● Exercise data
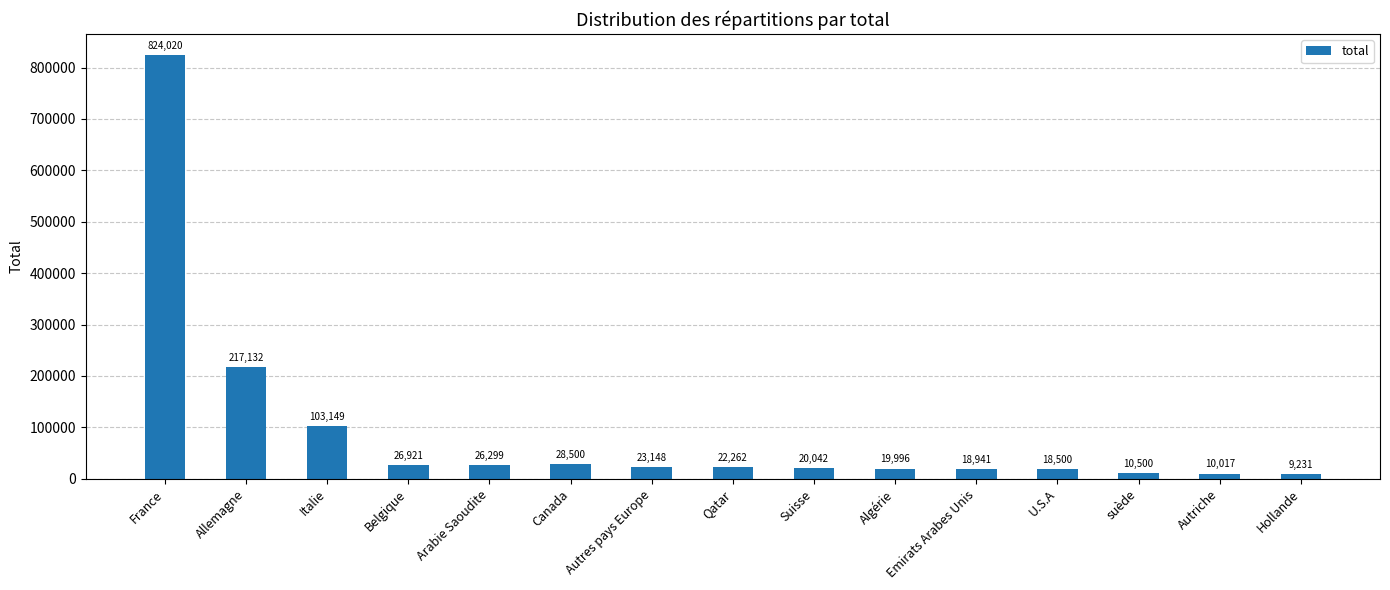

What is the approximate value at Qatar, to the nearest 100?

22300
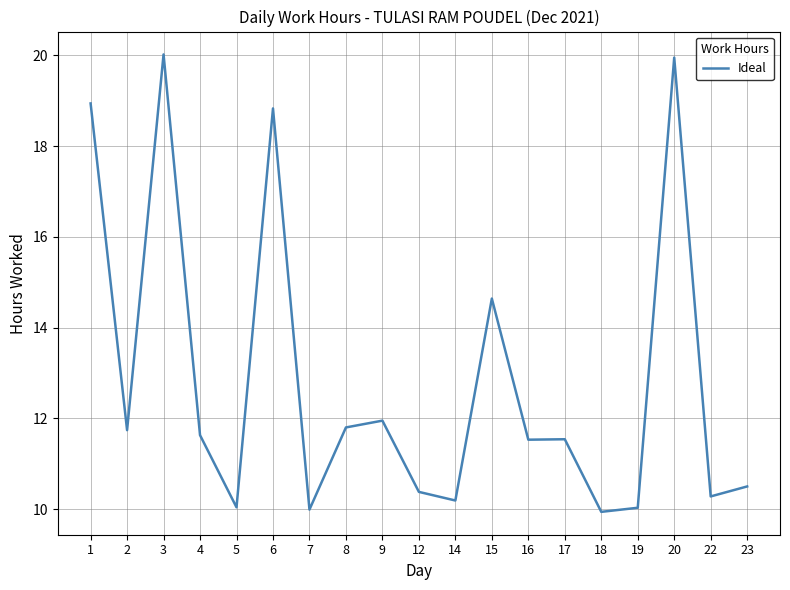

True or false: the data shows 3.9 at 14.

False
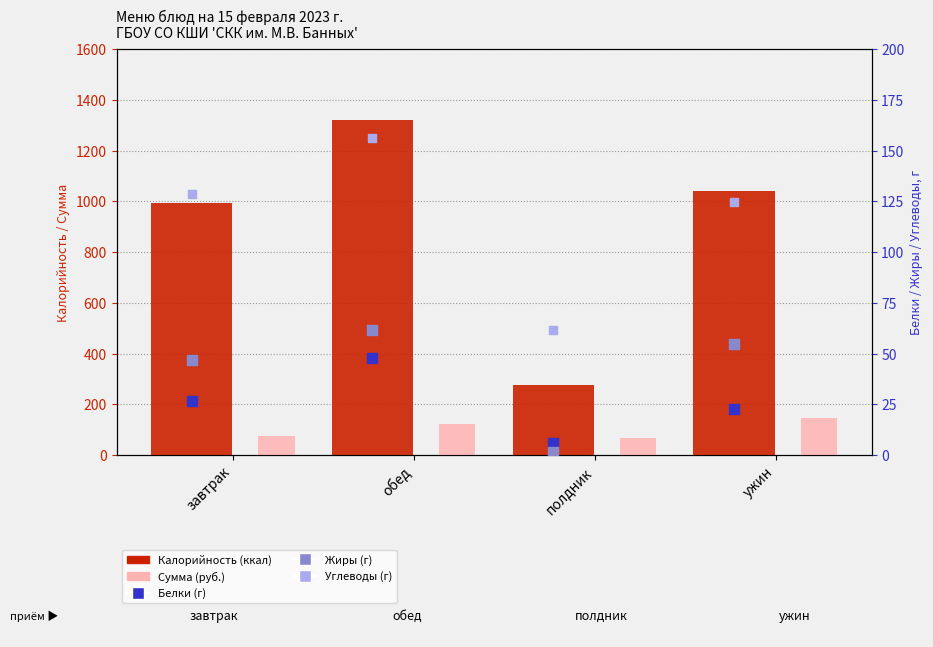

At how many categories does at least one series exceed 439?

3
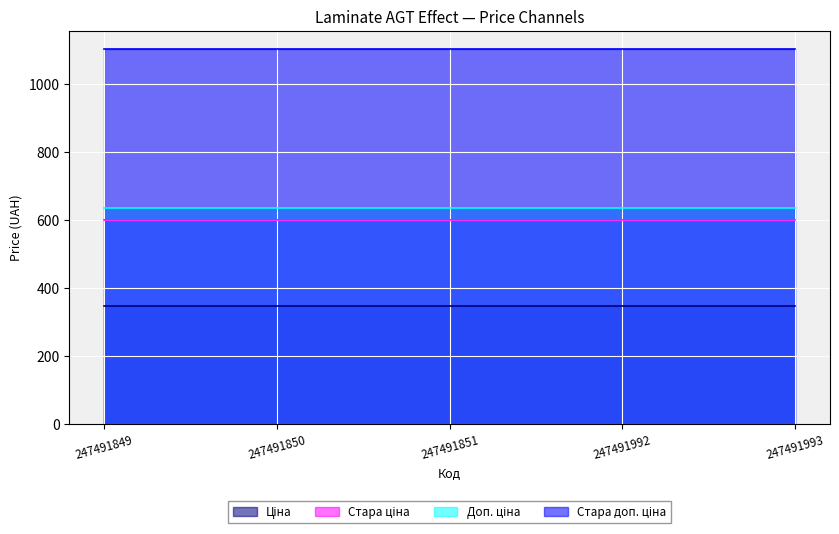

Which category has the highest value across all series?

247491849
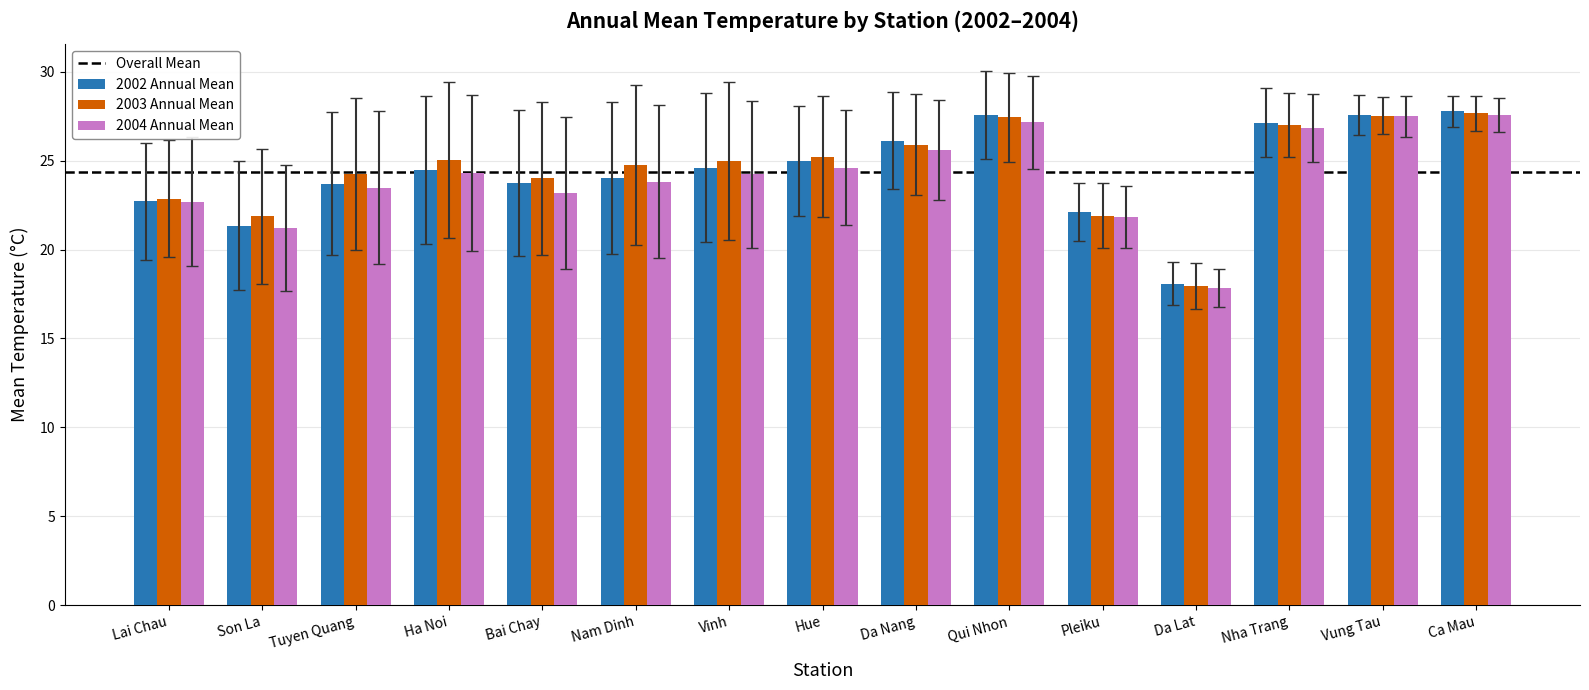

What is the difference between the maximum and minimum values in the 2002 Annual Mean series?

9.7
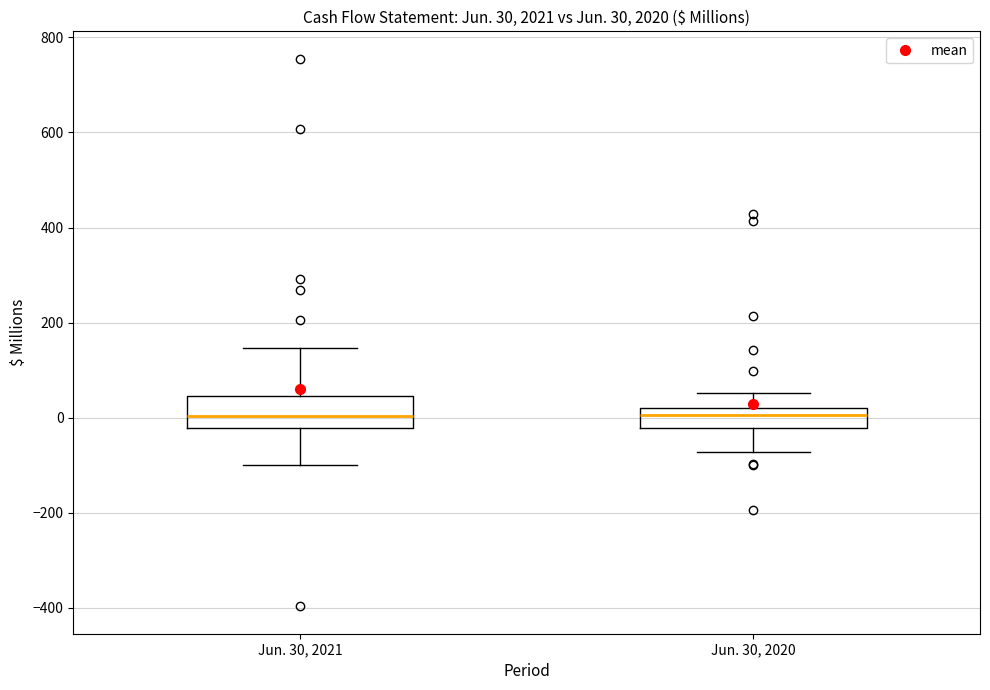

Which box is the tallest, from its lower edge to its upper edge?

Jun. 30, 2021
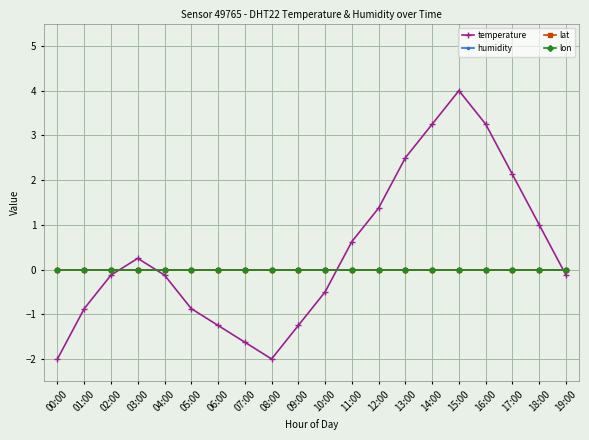

True or false: lon and lat intersect in this chart.

False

● Work order
Reproduce all of the material above verbatim, leaving out the pictures.

● Solution for this exercise
What is the approximate value at Qatar, to the nearest 100?

22300

True or false: the data shows 3.9 at 14.

False

At how many categories does at least one series exceed 439?

3

Which category has the highest value across all series?

247491849

What is the difference between the maximum and minimum values in the 2002 Annual Mean series?

9.7

Which box is the tallest, from its lower edge to its upper edge?

Jun. 30, 2021

True or false: lon and lat intersect in this chart.

False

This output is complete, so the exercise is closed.